Vanmorgen vroeg de wekker gezet om voor de drukte de Borobudur te bezoeken. Het hotel ligt op nog geen 100 m van de ingang dus een korte Wandeling bracht ons bij het ticket Office. Gepersonaliseerde tickets ( foto) voor een gecombineerde toegang Borobudur en Prambanan tempels. Een groot terrein rondom het tempelcomplex is ingericht als ruim park, duidelijk geschikt voor massa s bezoekers. We zijn vroeg, dus het is nu rustig. Het imposante bouwwerk bereik je door een brede trap heuvel op. De Boeddhistische tempel zelf mag niet meer belopen worden in verband met de slijtage die de vele bezoekers veroorzaakten. Niettemin is het 130 meter brede en diepe, en 35 m hoge bouwwerk dat dateert uit 780 n C imposant. De getrapte bouw verbeeldt de stappen die een boeddhist moet doorlopen om de staat van Nirwana te bereiken. De reliëfs rondom verbeelden menselijke acties, goed en kwaad, en hun consequenties, en ook het leven van Boeddha. De tempel werd begin 19e eeuw door Cornelius in opdracht van de destijds Engelse gouverneur Raffles uitgegraven uit de overwoekerende Jungle. Een eerste restauratie door van Erp begin 20e eeuw en een tweede 1973-1983 door Unesco hebben het intact gehouden.
Na het bezoek aan Borobudur was er ontbijt in het hotel. Onze chauffeur bracht ons daarna naar een iets verderop gelegen dorp voor een rit per paardenkoetsje. Met twee koetsjes en te voet 🦶 werden we rondgeleid door het dorp. De gids, Boeddi, leidde ons langs de huizen en stallen van het dorp. We zagen hoe Tempeh werd gemaakt en’chips’ van Cassave. Met de koetsjes reden we ook door de voormalige rijstvelden, die op deze plaats vanwege watergebrek (voor rijst) beplant zijn met 🌶 peper, mandarijn 🍊, papaya, 🥜 pinda. Bovendien vertelde hij van veel planten welke toepassing ze vonden (bamboe, teakhout, kruiden, etc ). Na een kopje thee met lokale lekkernijen namen we afscheid van de koetsjes, en hun, van lombok afkomstige, paardjes.

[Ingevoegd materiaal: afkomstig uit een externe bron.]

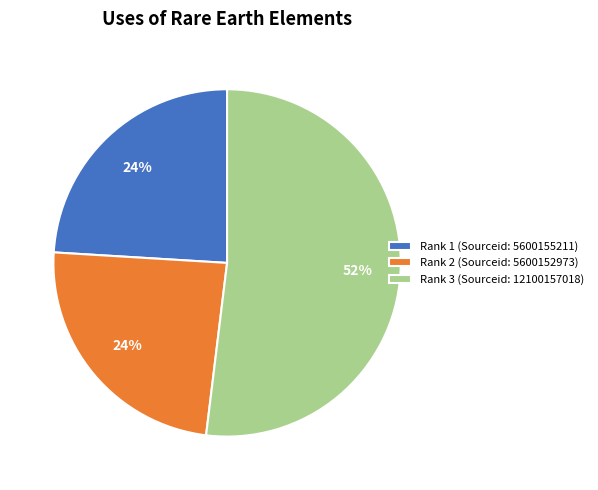

What percentage is the Rank 1 (Sourceid: 5600155211) slice, to the nearest percent?

24%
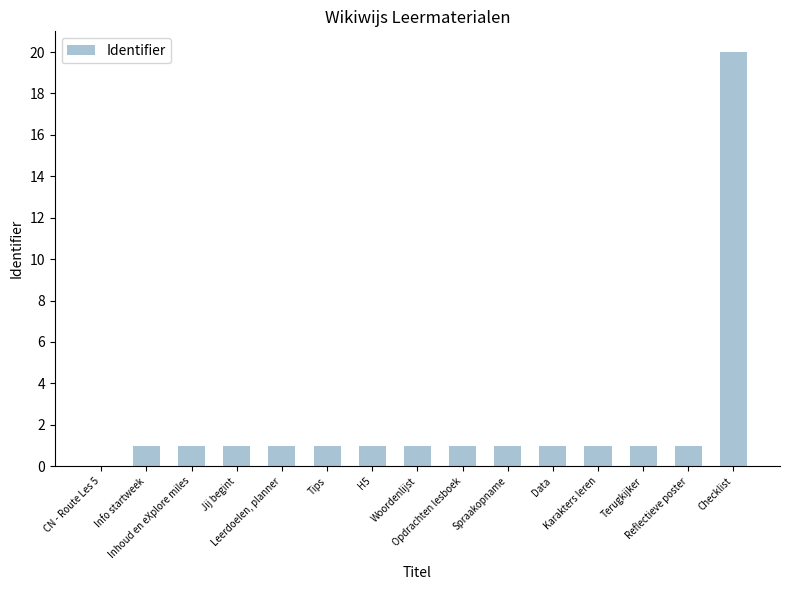

What is the sum of all values?

33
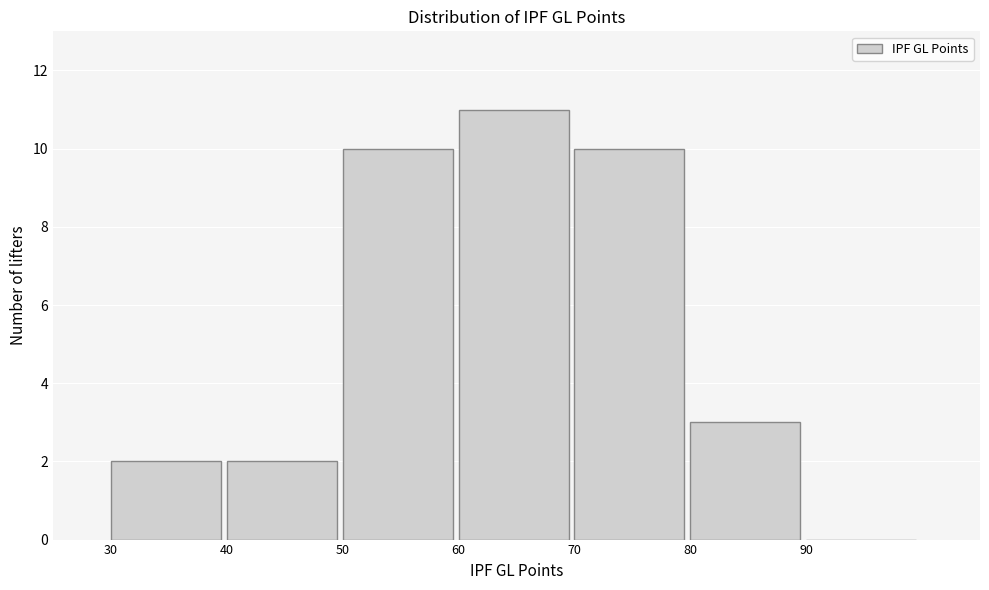

Reading left to right, list every bar in this chart as the range it spans on the x-axis followed by its height. The values are not printed on the chart, so give them approximately, as read against the axis.

30 to 40: 2
40 to 50: 2
50 to 60: 10
60 to 70: 11
70 to 80: 10
80 to 90: 3
90 to 100: 0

Cepi reed ons daarna nog naar de mentu tempel. Hierna ging de reis naar Yogyakarta, gedeeltelijk via de directe route, gedeeltelijk door de dorpen. Onderweg met name veel Salak palmen, van de Salakvrucht die we in Bogor voor het eerst proefden.
Na opnieuw een enerverende rit door druk stadsverkeer arriveerden we in boutique hotel gatu. We kregen daar twee connected appartements in de huisjes rondom een mooie binnentuin met zwembad. Voor het avond diner moesten we er wel weer even uit, de drukke stad in. Een leuke Indonesische plek vonden we in restaurant Ulu, waarvan de uitbaatster ons wist te vertellen dat ze zelf een jaar in Utrecht had gewoond. Ze leek hier wel beter op haar plek, gezien de sfeer en schwung waarmee het bamboe restaurant werd gerund. Na een laatste pisang goreng en een laatste Bintang was het tijd voor bed.